Can artificial intelligence teach histology? A pilot study comparing multimodal large language models in organ identification and histological feature recognition


Çam S. B., Öyken F. A.

2nd International Microscopy and Spectroscopy Congress, İstanbul, Turkey, 25 - 27 September 2025, pp.127, (Summary Text)

  • Publication Type: Conference Paper / Summary Text
  • City: İstanbul
  • Country: Turkey
  • Page Numbers: pp.127
  • Hacettepe University Affiliated: Yes

Abstract

INTRODUCTION: Artificial intelligence is reshaping medical education, and multimodal large language models (MLLMs)

offer strong potential by combining text and image analysis. Their integration makes them suitable for histology teaching,

where reliable recognition of tissues and microscopic structures is vital. However, their effectiveness in medical histology

education remains unclear.

AIM: This pilot study examines the accuracy of leading MLLMs in histological interpretation tasks within preclinical curricula.

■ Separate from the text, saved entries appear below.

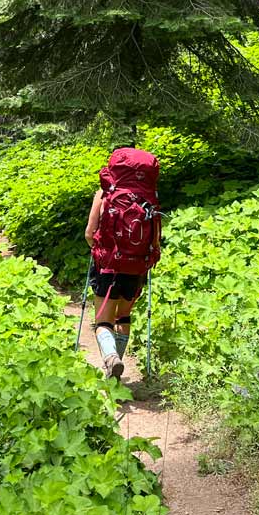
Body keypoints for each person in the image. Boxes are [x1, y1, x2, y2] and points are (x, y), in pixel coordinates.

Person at [84, 146, 161, 379]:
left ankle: (110, 358)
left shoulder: (105, 193)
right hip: (136, 266)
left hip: (108, 264)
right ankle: (115, 367)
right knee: (123, 316)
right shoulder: (149, 197)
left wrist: (98, 249)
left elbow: (90, 232)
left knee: (103, 322)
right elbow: (155, 240)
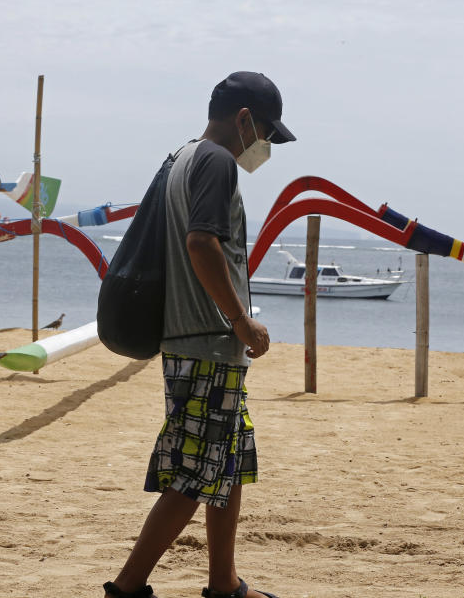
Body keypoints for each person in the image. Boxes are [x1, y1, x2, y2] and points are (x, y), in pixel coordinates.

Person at [103, 72, 295, 598]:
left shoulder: (182, 156)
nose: (265, 147)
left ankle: (224, 584)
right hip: (205, 341)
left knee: (227, 461)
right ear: (244, 120)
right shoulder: (215, 162)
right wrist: (240, 319)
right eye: (266, 135)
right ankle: (127, 587)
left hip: (199, 341)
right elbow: (201, 244)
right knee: (192, 475)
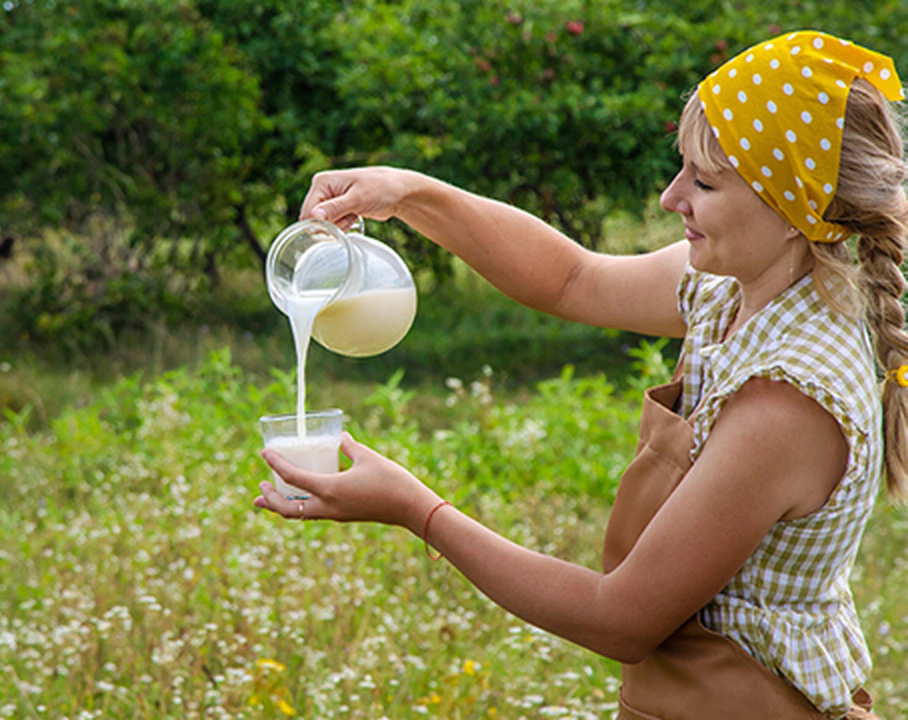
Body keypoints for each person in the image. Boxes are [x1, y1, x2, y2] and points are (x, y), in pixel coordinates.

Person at [254, 30, 907, 719]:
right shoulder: (740, 287)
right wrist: (409, 194)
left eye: (703, 182)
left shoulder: (790, 396)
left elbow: (621, 618)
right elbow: (572, 279)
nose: (668, 197)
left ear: (791, 207)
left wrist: (418, 510)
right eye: (680, 167)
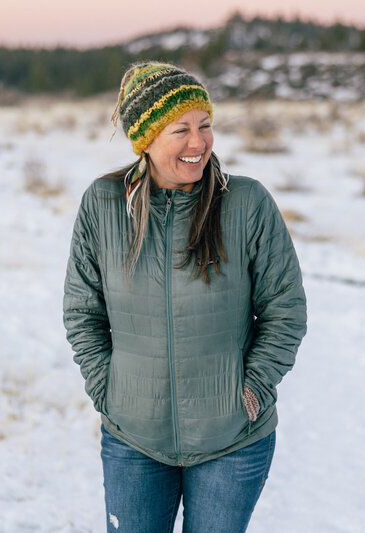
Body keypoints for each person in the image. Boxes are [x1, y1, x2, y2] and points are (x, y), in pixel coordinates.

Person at [63, 62, 307, 532]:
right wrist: (107, 388)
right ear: (146, 140)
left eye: (205, 125)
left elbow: (285, 310)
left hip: (232, 441)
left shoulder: (247, 203)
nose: (199, 143)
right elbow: (82, 311)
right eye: (181, 130)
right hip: (133, 440)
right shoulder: (104, 204)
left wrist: (252, 388)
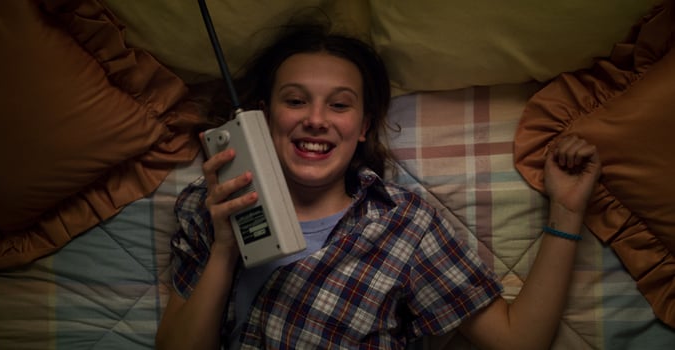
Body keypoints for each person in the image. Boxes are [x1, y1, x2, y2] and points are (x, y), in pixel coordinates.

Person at [155, 21, 601, 350]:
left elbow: (517, 341)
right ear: (263, 116)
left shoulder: (405, 223)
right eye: (294, 100)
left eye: (339, 105)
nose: (315, 118)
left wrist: (566, 210)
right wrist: (224, 248)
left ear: (364, 125)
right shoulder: (209, 205)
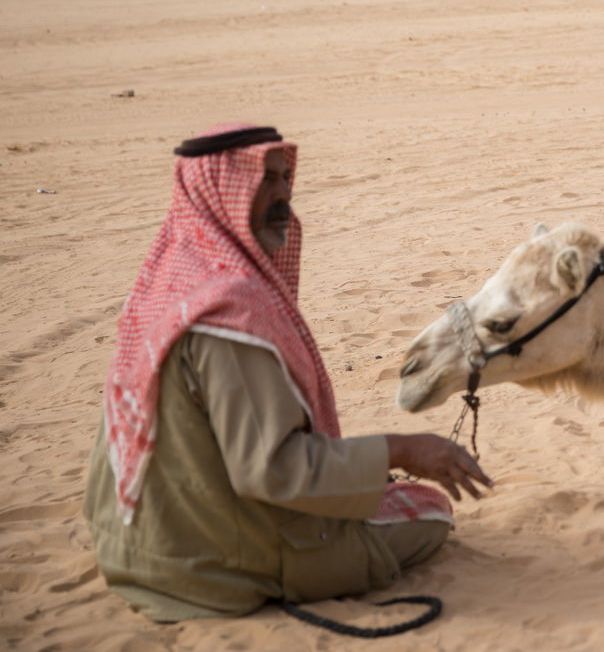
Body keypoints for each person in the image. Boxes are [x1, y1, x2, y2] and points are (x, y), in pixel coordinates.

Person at [83, 123, 493, 622]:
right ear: (218, 189)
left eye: (283, 177)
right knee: (427, 508)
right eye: (263, 179)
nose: (281, 194)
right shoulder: (230, 316)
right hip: (210, 570)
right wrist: (405, 449)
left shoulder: (170, 286)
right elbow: (270, 469)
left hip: (132, 547)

METHODS: Sixty micrographs of healthy rat kidney, liver, thyroid, esophagus, and trachea (n=12 each) were selected from

MMO-Net database (1). Regions of interest were captured using QuPath, and images were submitted to Gemini Pro 2.5,

GPT-5, and Claude 4 Sonnet with standardized bilingual prompts: organ identification (prompt 1) and histological feature

description (prompt 2). Responses were recorded and analyzed.

RESULTS: For organ identification, Gemini outperformed GPT and Claude in English (p = 0.0133 and p < 0.0001) and

surpassed Claude in Turkish (p = 0.0421). For histological description, Gemini demonstrated superior accuracy in both

English (p = 0.02 and p < 0.0001) and Turkish (p = 0.0133 and p < 0.0001). All models performed better on parenchymal

versus luminal organs, which showed more variable success rates. Claude’s performance declined significantly when

moving from simple identification to the more complex description task in Turkish and English ( p < 0.0001 and p = 0.0004).

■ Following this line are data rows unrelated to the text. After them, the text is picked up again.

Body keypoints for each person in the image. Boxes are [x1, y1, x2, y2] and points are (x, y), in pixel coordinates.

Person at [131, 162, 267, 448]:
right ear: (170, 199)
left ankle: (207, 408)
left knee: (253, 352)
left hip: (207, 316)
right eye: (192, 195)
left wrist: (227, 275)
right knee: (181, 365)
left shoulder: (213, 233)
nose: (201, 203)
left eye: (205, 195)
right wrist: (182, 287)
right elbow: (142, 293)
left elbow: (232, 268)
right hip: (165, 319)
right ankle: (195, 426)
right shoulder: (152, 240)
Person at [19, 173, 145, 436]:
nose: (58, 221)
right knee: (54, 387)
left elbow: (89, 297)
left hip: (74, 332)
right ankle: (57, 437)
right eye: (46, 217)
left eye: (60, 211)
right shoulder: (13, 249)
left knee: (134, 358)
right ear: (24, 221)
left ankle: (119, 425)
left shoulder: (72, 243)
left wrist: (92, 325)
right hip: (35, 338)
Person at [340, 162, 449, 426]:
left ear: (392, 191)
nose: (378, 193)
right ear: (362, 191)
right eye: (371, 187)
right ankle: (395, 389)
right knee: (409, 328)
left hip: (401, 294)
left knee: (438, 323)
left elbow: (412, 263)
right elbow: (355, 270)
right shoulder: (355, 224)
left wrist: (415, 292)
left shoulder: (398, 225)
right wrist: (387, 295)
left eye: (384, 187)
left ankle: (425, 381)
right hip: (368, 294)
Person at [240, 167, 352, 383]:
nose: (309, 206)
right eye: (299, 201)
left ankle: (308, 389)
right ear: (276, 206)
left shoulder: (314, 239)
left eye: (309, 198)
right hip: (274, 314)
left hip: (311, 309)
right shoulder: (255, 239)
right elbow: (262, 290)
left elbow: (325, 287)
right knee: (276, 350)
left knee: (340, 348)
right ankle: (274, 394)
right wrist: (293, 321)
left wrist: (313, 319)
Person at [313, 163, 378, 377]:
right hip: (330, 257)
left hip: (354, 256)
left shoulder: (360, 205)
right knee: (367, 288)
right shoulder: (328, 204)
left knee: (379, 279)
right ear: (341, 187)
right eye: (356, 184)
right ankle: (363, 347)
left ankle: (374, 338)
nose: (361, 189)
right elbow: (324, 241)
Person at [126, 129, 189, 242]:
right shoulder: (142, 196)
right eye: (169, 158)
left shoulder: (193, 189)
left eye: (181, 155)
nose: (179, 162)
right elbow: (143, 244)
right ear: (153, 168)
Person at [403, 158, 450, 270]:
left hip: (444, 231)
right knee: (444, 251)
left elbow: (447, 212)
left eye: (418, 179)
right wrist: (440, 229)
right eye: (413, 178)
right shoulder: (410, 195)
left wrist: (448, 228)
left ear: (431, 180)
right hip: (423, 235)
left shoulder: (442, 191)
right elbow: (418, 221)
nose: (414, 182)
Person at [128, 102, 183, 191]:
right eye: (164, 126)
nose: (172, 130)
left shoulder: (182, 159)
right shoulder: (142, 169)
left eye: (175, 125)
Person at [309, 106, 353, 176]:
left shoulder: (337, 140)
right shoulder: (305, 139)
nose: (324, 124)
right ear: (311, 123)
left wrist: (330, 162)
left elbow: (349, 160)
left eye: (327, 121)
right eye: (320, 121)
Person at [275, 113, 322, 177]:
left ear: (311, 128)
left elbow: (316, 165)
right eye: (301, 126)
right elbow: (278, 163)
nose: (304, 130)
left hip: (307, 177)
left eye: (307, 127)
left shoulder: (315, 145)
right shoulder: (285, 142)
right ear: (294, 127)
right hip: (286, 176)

GPT showed a similar decline in English ( p = 0.0241).

CONCLUSION: Medical students mainly need reliable tissue identification and feature recognition. Our findings reveal

inconsistent MLLM performance, varying by organ type and task complexity, emphasizing the need for specialized,

validated AI models in histology education.

REFERENCES: Serna, C. G. et. al. 2022. MMO-Net (Multi-Magnification Organ Network): A use case for Organ Identification using Multiple

Magnifications in Preclinical Pathology Studies. Journal of Pathology Informatics, 13, 100126.